Source data START

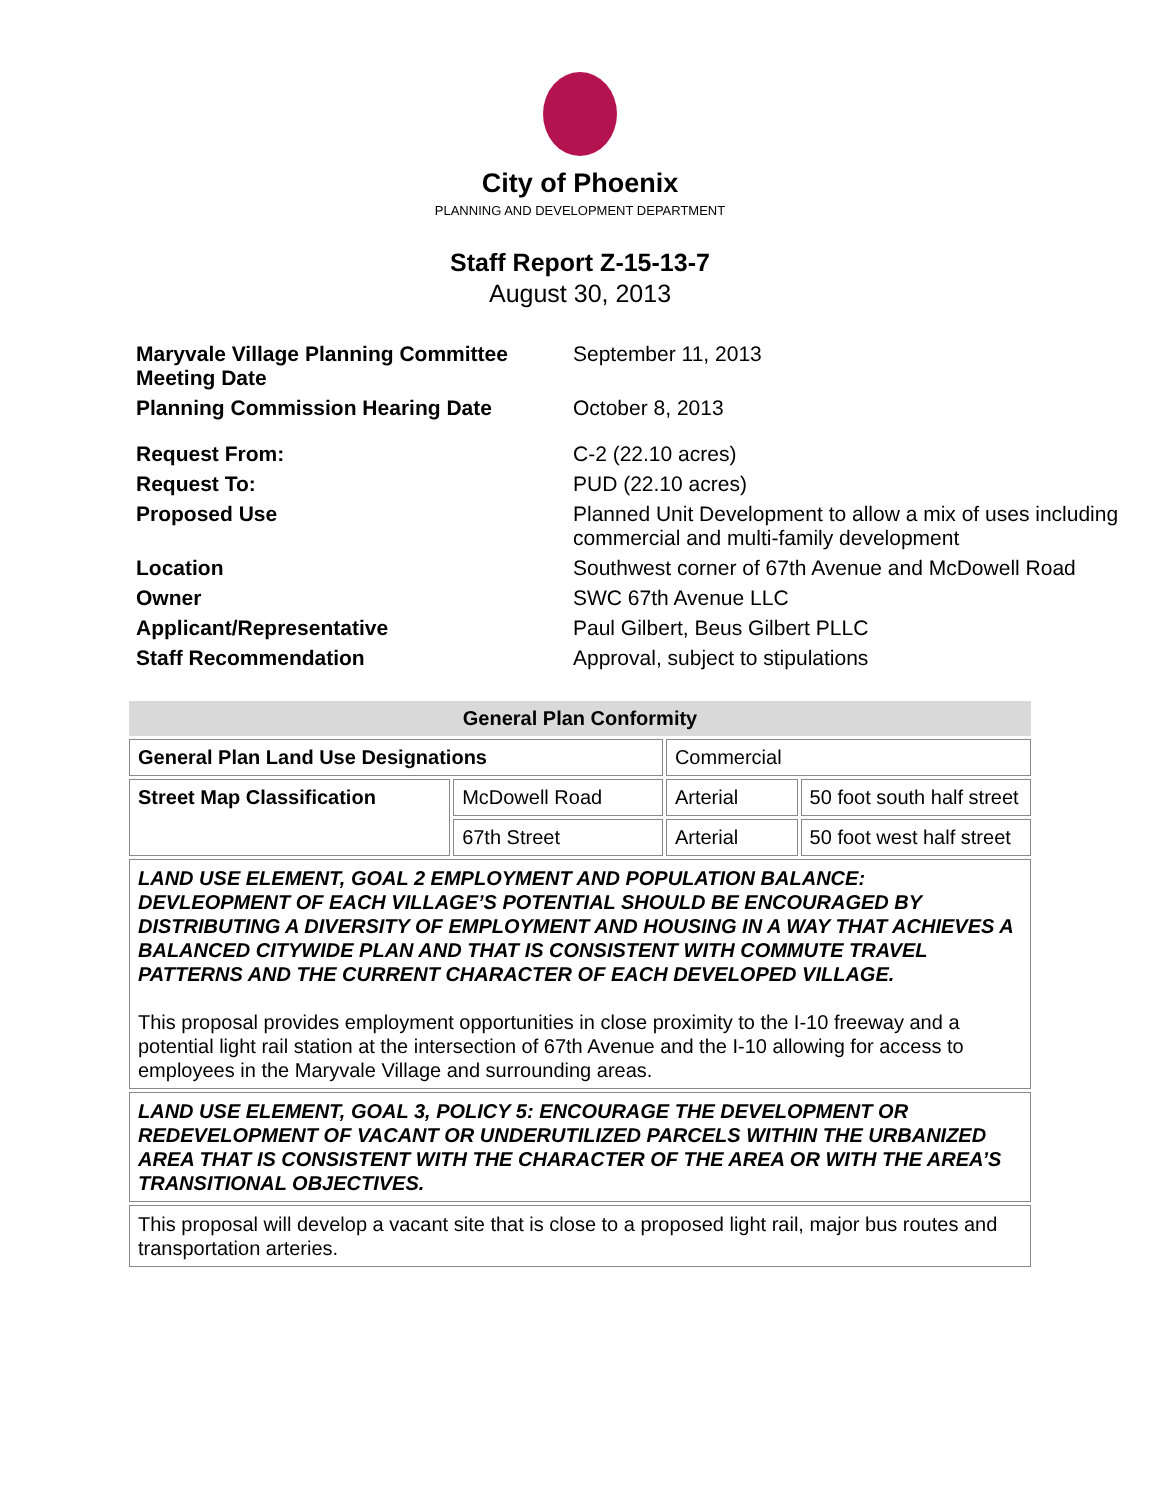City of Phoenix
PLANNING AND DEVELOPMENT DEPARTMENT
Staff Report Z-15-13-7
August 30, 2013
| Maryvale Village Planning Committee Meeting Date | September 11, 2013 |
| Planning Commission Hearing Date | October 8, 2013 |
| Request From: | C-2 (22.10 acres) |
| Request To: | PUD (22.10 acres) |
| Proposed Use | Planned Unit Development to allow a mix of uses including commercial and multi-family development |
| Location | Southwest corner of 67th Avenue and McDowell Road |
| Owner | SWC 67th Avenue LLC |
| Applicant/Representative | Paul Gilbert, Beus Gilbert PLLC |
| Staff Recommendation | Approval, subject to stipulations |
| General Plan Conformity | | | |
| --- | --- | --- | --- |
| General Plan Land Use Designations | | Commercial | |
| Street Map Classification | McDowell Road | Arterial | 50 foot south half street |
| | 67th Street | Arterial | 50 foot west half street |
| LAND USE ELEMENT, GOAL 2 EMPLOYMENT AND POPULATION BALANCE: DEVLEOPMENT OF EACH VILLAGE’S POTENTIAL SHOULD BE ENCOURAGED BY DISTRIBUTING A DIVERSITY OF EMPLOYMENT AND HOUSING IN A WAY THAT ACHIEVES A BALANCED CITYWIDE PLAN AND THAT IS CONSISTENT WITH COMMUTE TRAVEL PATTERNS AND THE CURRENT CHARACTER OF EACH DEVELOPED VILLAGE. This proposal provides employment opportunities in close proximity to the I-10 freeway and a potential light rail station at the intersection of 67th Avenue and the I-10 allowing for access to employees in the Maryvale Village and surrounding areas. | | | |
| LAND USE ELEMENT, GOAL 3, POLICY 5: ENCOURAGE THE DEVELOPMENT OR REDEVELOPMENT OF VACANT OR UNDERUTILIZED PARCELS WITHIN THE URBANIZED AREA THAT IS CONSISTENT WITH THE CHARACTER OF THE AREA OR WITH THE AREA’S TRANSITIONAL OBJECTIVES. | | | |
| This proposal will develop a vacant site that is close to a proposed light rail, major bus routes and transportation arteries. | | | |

Source data END

Exercise prompt →
If a record holds a picture, drop the picture and reproduce everything else exactly.

The completed task →
City of Phoenix
PLANNING AND DEVELOPMENT DEPARTMENT
Staff Report Z-15-13-7
August 30, 2013
| Maryvale Village Planning Committee Meeting Date | September 11, 2013 |
| Planning Commission Hearing Date | October 8, 2013 |
| Request From: | C-2 (22.10 acres) |
| Request To: | PUD (22.10 acres) |
| Proposed Use | Planned Unit Development to allow a mix of uses including commercial and multi-family development |
| Location | Southwest corner of 67th Avenue and McDowell Road |
| Owner | SWC 67th Avenue LLC |
| Applicant/Representative | Paul Gilbert, Beus Gilbert PLLC |
| Staff Recommendation | Approval, subject to stipulations |
| General Plan Conformity | | | |
| --- | --- | --- | --- |
| General Plan Land Use Designations | | Commercial | |
| Street Map Classification | McDowell Road | Arterial | 50 foot south half street |
| | 67th Street | Arterial | 50 foot west half street |
| LAND USE ELEMENT, GOAL 2 EMPLOYMENT AND POPULATION BALANCE: DEVLEOPMENT OF EACH VILLAGE’S POTENTIAL SHOULD BE ENCOURAGED BY DISTRIBUTING A DIVERSITY OF EMPLOYMENT AND HOUSING IN A WAY THAT ACHIEVES A BALANCED CITYWIDE PLAN AND THAT IS CONSISTENT WITH COMMUTE TRAVEL PATTERNS AND THE CURRENT CHARACTER OF EACH DEVELOPED VILLAGE. This proposal provides employment opportunities in close proximity to the I-10 freeway and a potential light rail station at the intersection of 67th Avenue and the I-10 allowing for access to employees in the Maryvale Village and surrounding areas. | | | |
| LAND USE ELEMENT, GOAL 3, POLICY 5: ENCOURAGE THE DEVELOPMENT OR REDEVELOPMENT OF VACANT OR UNDERUTILIZED PARCELS WITHIN THE URBANIZED AREA THAT IS CONSISTENT WITH THE CHARACTER OF THE AREA OR WITH THE AREA’S TRANSITIONAL OBJECTIVES. | | | |
| This proposal will develop a vacant site that is close to a proposed light rail, major bus routes and transportation arteries. | | | |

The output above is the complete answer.